Everett, Washington — Wednesday marks a crucial turning point in what has been an unpredictable year for Boeing. With expectations of revealing a significant third-quarter financial loss, the company is also set to introduce its newly appointed CEO during his inaugural earnings call. Additionally, the outcome of negotiations with striking machinists, who have significantly impacted aircraft production for over a month, could play a vital role in Boeing’s future operations.
The ongoing strike presents a crucial challenge for Kelly Ortberg, who took the helm as CEO in August and lacks prior experience with the company. Ortberg has already implemented extensive layoffs and initiated a strategy to secure the necessary funds to stave off bankruptcy. He faces the dual challenge of needing to reassure federal regulators that Boeing is rectifying its safety protocols while ramping up production of the 737 Max—a critical endeavor for restoring financial stability.
Currently, no new 737 aircraft can be manufactured as long as the strike continues, which involves approximately 33,000 machinists and has paralyzed assembly lines in the Seattle region for the past five weeks.

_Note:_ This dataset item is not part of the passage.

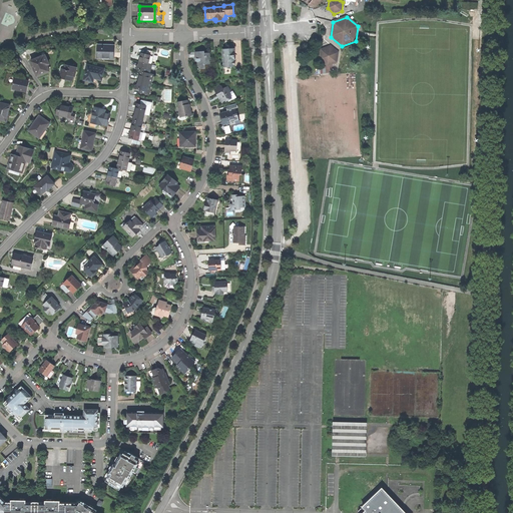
[(114,45),(98,44),(97,58),(114,59),(114,51),(114,45)]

According to Tony Bancroft, a portfolio manager at Gabelli Funds and Boeing investor, Ortberg is likely prioritizing the contract negotiations to urgently resolve this matter. “He has considerable responsibilities, but his focus is likely on concluding these discussions swiftly,” Bancroft noted.

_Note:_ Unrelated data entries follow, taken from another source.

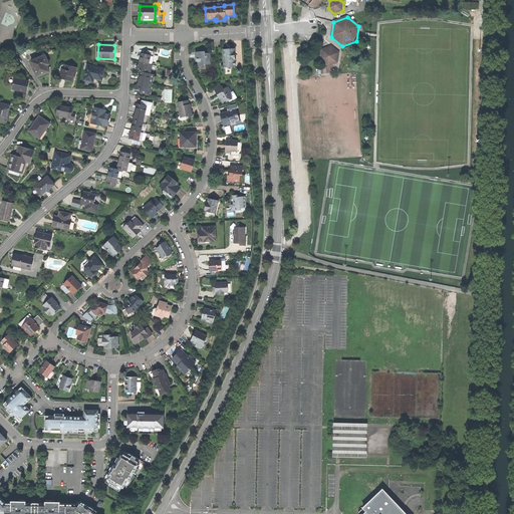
[(327,66),(337,63),(338,52),(330,46),(321,50),(320,60),(327,66)]
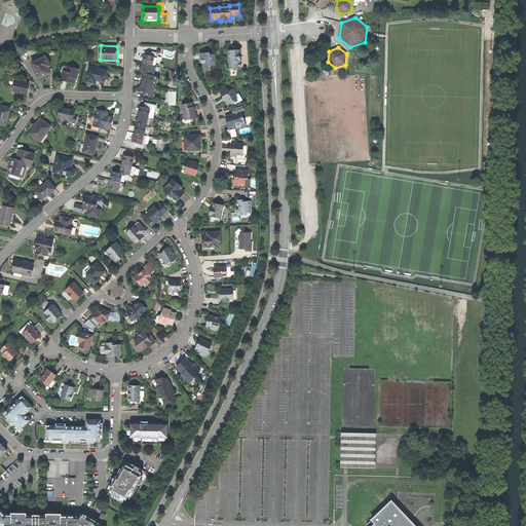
[(211,66),(215,66),(215,54),(213,54),(212,50),(204,51),(204,53),(200,53),(200,61),(201,61),(201,62),(202,64),(203,64),(203,71),(211,70),(211,66)]
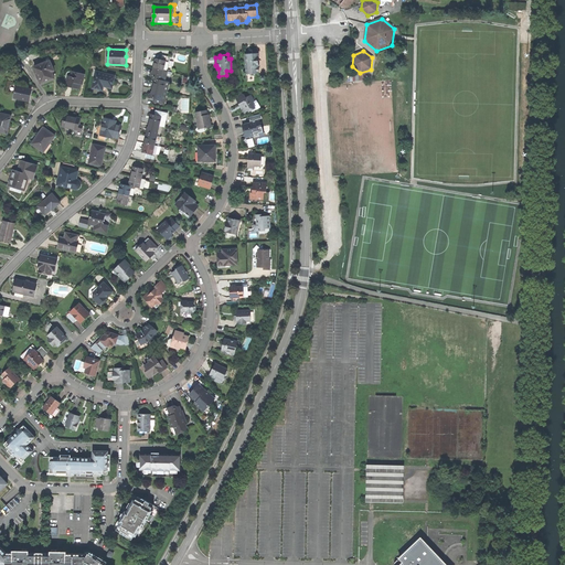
[(256,73),(258,73),(257,54),(254,54),(254,55),(252,55),(251,54),(245,54),(246,74),(249,74),(252,76),(254,76),(256,74),(256,73)]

Boeing has not seen a profitable year since 2018, and analysts predict that the financial situation may worsen further before improving. On Wednesday, expectations are that the company will disclose a staggering third-quarter loss of around $6 billion. This figure reportedly includes $3 billion in charges related to commercial aircraft and another $2 billion in losses from its defense and space sectors.
Investors will be keen to observe how Ortberg manages the earnings call, hoping for a display of composure, determination, and urgency as he addresses the company’s challenges for the first time since his previous leadership role at Rockwell Collins, which specializes in avionics and flight control systems.
The most pivotal news may emerge later in the day when the International Association of Machinists and Aerospace Workers announces the results of a vote by striking workers regarding Boeing’s latest proposal. The offer includes a 35% pay increase over four years, $7,000 ratification bonuses, and the continuation of performance bonuses that the company had intended to cut.
Despite Boeing’s firm stance against reestablishing the traditional pension plan that was frozen a decade ago, older workers would see a modest increase in their monthly pension benefits. Outside Boeing’s factory in Everett, machinists are seen advocating against the proposal. Larry Best, a long-time employee with 38 years at Boeing, stated, “The pension should have been our primary focus. Now is the time to secure our pension and we all need to stay united in our decision to hold out.” He believes that the proposed pay increase should be 40% over three years to effectively counter inflation and previous stagnant wages.
Bartley Stokes Sr., an employee since 1978, expressed solidarity with fellow picketers. He remarked, “The turnout today has been impressive, and it shows a clear dissatisfaction with the contract. We will continue to demonstrate our unity and collectively reject this offer, as we believe there is room for a better agreement.”